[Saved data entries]
*** Block opens ***

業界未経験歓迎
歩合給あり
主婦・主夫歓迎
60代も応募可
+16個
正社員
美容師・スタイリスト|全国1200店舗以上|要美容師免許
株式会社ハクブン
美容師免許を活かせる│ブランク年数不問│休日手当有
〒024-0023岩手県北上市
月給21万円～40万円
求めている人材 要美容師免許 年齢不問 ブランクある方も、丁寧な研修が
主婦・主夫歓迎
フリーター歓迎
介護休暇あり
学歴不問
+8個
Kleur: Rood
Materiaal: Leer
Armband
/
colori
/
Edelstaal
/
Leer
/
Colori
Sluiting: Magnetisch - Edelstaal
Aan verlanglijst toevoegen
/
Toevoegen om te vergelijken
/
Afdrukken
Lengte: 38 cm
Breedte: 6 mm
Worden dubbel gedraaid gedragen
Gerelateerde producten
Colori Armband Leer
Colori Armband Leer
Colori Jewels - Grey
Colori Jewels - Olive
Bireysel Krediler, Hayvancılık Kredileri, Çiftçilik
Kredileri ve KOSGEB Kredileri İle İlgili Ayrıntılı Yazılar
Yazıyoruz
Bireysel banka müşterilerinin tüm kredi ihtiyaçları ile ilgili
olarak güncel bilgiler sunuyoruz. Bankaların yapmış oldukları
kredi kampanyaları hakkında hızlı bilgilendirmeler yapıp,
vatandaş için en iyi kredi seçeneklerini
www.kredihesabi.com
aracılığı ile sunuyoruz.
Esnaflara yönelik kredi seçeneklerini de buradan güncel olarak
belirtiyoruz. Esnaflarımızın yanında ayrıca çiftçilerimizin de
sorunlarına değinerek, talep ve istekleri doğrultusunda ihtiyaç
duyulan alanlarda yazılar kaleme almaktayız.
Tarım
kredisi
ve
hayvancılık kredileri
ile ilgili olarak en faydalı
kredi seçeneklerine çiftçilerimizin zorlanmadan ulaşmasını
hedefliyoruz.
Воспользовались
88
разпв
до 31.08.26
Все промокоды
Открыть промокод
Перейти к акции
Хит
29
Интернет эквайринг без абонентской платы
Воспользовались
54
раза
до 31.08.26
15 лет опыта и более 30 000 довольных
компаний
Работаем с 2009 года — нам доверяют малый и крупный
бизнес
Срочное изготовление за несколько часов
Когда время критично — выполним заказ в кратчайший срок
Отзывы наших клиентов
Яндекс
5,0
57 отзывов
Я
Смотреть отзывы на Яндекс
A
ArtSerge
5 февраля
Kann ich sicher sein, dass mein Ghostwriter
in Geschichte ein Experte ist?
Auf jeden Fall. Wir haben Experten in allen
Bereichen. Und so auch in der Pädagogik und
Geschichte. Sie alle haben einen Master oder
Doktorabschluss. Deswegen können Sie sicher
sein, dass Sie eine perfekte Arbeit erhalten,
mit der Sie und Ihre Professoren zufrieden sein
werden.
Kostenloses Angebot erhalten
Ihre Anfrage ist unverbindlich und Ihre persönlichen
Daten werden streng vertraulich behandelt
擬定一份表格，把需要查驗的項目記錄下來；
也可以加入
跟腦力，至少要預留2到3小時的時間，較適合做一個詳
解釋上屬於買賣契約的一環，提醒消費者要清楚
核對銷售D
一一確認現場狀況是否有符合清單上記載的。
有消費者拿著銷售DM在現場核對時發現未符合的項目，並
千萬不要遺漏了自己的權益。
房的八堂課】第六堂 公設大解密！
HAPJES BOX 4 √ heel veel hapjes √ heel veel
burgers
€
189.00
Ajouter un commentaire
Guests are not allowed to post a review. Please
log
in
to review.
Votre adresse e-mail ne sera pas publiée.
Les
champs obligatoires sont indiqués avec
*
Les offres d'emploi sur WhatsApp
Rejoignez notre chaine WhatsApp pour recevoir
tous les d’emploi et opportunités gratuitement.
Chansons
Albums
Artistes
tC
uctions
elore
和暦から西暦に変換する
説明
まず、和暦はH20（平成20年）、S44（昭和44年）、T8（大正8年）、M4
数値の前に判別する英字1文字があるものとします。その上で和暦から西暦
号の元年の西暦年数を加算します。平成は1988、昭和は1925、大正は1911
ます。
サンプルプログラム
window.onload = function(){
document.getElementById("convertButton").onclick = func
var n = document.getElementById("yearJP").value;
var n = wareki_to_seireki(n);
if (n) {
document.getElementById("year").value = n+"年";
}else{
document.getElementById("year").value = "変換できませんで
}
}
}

*** Block closes ***

■ **YOUR GOAL**: Return each line above where the word "要美容師免許" shows up.

■ **TASK SOLUTION**:
美容師・スタイリスト|全国1200店舗以上|要美容師免許
求めている人材 要美容師免許 年齢不問 ブランクある方も、丁寧な研修が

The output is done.